RBI will do a term repo for Rs. 50,000 crore on Friday, March 14.
Remember that March 15 is the due date for income tax advance payments when companies have to pay all of their taxes. The money will go into the government account with the RBI which can’t be lent out further, so it is a contraction of the money supply until the government spends the money. To offset that, the RBI provides liquidity.
The good thing is that the liquidity being provided is temporary (21 days only) but it has been providing a LOT of excess money on a temporary basis.
Repo is overnight liquidity at 8%, which is now a small 30,000 cr.

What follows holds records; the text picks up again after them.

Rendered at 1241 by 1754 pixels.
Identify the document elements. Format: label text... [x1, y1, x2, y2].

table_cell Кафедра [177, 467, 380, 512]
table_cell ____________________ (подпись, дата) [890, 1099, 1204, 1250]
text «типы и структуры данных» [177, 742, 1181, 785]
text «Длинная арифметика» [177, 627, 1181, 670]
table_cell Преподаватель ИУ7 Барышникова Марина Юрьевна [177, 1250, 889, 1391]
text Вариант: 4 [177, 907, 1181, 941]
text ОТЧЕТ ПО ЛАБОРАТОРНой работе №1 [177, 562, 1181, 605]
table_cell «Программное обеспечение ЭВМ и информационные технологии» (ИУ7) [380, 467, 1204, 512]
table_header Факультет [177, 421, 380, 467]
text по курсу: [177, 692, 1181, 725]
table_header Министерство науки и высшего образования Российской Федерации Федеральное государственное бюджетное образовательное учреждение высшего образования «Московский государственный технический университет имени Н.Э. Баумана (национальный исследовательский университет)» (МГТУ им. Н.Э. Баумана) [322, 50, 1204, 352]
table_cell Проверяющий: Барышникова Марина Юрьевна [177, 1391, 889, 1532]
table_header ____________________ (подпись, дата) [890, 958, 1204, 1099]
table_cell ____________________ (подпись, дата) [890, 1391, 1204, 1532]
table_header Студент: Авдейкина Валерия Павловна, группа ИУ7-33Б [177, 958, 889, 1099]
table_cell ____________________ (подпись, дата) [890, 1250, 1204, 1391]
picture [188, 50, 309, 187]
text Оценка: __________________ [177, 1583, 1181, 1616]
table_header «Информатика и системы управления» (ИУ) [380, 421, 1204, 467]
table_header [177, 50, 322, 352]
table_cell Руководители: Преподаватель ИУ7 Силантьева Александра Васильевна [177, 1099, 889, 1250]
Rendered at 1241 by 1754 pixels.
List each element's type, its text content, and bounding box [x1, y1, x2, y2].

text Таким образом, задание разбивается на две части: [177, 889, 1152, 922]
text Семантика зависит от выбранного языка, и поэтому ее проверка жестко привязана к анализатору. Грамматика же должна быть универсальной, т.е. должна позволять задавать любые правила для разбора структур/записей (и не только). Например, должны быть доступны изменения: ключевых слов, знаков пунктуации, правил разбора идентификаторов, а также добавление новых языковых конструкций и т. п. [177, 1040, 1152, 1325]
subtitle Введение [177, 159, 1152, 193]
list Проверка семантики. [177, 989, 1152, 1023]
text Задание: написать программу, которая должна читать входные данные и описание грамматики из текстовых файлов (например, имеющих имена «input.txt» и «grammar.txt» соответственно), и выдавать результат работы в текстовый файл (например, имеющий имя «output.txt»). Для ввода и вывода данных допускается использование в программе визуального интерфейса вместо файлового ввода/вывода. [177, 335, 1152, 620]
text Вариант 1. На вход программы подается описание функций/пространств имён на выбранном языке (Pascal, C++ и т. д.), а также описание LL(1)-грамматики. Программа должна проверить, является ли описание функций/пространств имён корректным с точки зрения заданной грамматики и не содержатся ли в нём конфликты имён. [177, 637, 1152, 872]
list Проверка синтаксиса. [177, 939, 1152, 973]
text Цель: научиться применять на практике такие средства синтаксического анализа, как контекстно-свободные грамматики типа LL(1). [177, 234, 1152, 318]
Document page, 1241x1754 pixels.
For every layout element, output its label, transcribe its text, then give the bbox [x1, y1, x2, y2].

Term repo is money which banks bid for, and return after a fixed term. Currently there are three term repos:
- 39,000 cr. in 14 day repo, matures 21 March (8.19%)
- 20,000 cr. in 28 day repo, matures 14 March (8.60%)
- 30,000 cr. in 28 day repo, matures 18 March (8.22%)
The total term repo in the system is 89,000 cr.
The new auction on Friday 14 March will offset both the repos maturing on 14th and 18th March, but add no extra liquidity. However, between 14 and 18 march, banks will have access to the excess 30,000 cr. which fits in very well with the RBI strategy of providing only temporary liquidity.
This is interesting for two reasons:
- No “permanent” liquidity like OMOs (Open Market Operations) is being provided.
- No extra money is being added – 50,000 cr.matures, and another 50,000 cr. is being added.
There are no OMOs being announced. There is going to be a liquidity issue with the tax deadline, and we aren’t adding extra money. With the USDINR going from Rs. 62 to under Rs. 61 in March, it may be that RBI took advantage and bought dollars? (RBI buys dollars by printing rupees to pay for them, adding liquidity to the system)
Primer note: Usually RBI is paranoid about liquidity. They want banks to have money, and to have them at rates close to the repo rate. If there is a shortage of money, they will do things like term repos to ease the situation. This is temporary liquidity – banks get some money but have to return it after some time.
The RBI can provide permanent liquidity by buying bonds from Banks. These are called OMO auctions, and the money that comes in doesn’t have to be returned to the RBI by the banks (of course the government will pay when the bond matures, but that’s long term). Permanent liquidity is more preferred when the liquidity situation has a more permanent impact, like for instance when the RBI has sold US dollars to prop up the rupee (it did so in Jan).
Sometimes permanent liquidity will be added when the central bank buys dollars. The RBI can sell dollars whenever it wants. It doesn’t have to tell us till much after the fact. This is different from OMOs in that the RBI has to preannounce OMOs.
So while we know when RBI is manipulating the money supply through OMOs, we don’t know when it does it by buying or selling dollars. This is horrible for transparency, and RBI won’t change it because it actively manipulates the Rupee-Dollar rate whenever it likes, so it won’t tell us before it buys or sells. This, in my opinion, is not the right thing. If RBI wants to play, it should play and not regulate that market or print our beloved rupees at its whim and facy.
We should cut up the RBI and one of the segments should be allowed to borrow money in auctions to play in the forex market, but the consequences to money supply should be known well in advance.